*COMPITI DA SVOLGERE:*
1: Nel brano sulla condanna di Remi Nikolic, quanti anni di carcere aveva chiesto l'accusa?
2: Prosegui il brano sulla condanna di Remi Nikolic a partire dall'ultima frase riportata.

*BRANO DI TESTO:*
━━━━━━

A quattro mesi dalla maggiore età, è finito davanti a un tribunale per i minorenni. È stato condannato a 15 anni di reclusione per omicidio volontario, una pena «mite» rispetto a quanto chiesto dall'accusa (26 anni di carcere) grazie alle attenuanti generiche concesse dal giudice con una motivazione che, inevitabilmente, ha scatenato polemiche. Perché Remi Nikolic, il ragazzo rom che il 12 gennaio dell'anno scorso ha travolto e ucciso a bordo di un Suv guidato senza patente il vigile milanese Nicolò Savarino, non aveva «precedenti penali particolarmente rilevanti». Ma soprattutto, è cresciuto in «un contesto di vita familiare caratterizzato dalla commissione di illeciti da parte degli adulti di riferimento» e nella «sostanziale totale assenza di scolarizzazione».
Insomma, sembra di leggere tra le righe, Nikolic va capito perché è un rom. E come rom ha conosciuto fin da piccolo il mondo dell'illegalità e si è nutrito di modelli negativi, senza che la scuola - che sempre in quanto rom non ha mai frequentato - riuscisse a sradicare la mala pianta. Considerazioni, quelle del giudice, che sembrano contraddire parte delle stesse motivazioni di condanna, nelle quali Nikolic viene descritto come un ragazzo tutt'altro che sprovveduto o in balia delle circostanze. Nelle settanta pagine di documento depositato il 10 maggio, infatti, c'è un breve ma significativo capitolo dedicato proprio alla «maturità» del 17enne. «Il collegio - scrivono i giudici - rileva che le modalità di commessione dei reati e la natura dei reati, la cui antigiuridicità è percepibile anche da soggetti minimamente sviluppati (e l'imputato era quasi maggiorenne), non possono far dubitare che Remi Nikolic fosse in grado di comprendere il disvalore sociale dei reati che andava commettendo e di adeguarvi le proprie azioni». E allora qualcosa non torna. Se Nikolic era maturo per capire che stava commettendo un crimine, allora non può essere un'attenuante - soprattutto a 17 anni e 8 mesi - il modello negativo rappresentato dai genitori, dall'ambiente in cui è cresciuto, o l'assenza di istruzione.

━━━━━━

*VOCI PRESENTATE:*
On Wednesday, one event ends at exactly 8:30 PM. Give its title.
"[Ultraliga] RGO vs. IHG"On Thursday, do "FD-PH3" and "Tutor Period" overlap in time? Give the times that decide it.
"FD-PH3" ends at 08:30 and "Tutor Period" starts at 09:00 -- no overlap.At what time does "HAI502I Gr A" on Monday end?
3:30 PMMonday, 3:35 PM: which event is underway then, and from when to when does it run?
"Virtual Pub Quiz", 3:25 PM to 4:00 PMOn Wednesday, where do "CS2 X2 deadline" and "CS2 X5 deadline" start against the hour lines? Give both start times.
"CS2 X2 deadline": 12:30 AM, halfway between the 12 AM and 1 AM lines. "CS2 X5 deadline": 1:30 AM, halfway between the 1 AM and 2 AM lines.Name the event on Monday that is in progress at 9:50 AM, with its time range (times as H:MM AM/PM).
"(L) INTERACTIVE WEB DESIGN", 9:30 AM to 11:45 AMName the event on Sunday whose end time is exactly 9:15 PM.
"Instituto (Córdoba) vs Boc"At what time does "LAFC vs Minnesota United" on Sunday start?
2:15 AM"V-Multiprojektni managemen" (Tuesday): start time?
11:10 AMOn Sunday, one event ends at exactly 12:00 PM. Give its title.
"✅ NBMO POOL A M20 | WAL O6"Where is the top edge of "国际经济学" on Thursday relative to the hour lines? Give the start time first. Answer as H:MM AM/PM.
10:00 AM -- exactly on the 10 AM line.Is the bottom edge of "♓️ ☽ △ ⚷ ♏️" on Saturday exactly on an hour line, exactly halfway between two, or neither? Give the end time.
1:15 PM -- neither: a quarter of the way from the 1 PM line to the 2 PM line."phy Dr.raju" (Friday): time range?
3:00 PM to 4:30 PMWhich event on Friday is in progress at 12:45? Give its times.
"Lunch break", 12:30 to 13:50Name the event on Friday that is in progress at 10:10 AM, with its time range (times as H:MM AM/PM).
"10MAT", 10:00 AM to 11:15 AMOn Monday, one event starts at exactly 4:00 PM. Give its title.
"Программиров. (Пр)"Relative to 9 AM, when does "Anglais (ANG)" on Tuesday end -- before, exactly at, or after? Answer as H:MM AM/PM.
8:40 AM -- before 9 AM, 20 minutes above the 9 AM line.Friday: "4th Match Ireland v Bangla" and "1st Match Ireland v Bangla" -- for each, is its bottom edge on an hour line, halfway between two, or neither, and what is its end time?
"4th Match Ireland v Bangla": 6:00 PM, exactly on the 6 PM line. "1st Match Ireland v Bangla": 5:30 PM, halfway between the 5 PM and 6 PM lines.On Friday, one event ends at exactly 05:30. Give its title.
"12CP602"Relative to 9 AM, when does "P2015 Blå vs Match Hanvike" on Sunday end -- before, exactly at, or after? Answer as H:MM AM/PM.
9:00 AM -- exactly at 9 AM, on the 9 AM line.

━━━━━━

*ELENCO RISPOSTE:*
1: 26 anni.

2:
Tanto basta, ovviamente, a scatenare la bufera. «Roba da matti - commenta il leghista Matteo Salvini -. Certe sentenze vengono scritte da giudici che vivono su un altro pianeta e gridano vendetta. Così si rischia di avvelenare il clima che noi cerchiamo di tranquillizzare. Se non ci fosse la Lega, ci sarebbe in giro gente che mena le mani, se non ci fossimo noi a tradurre in democrazia quella che è una legittima incazzatura, io mi preoccuperei».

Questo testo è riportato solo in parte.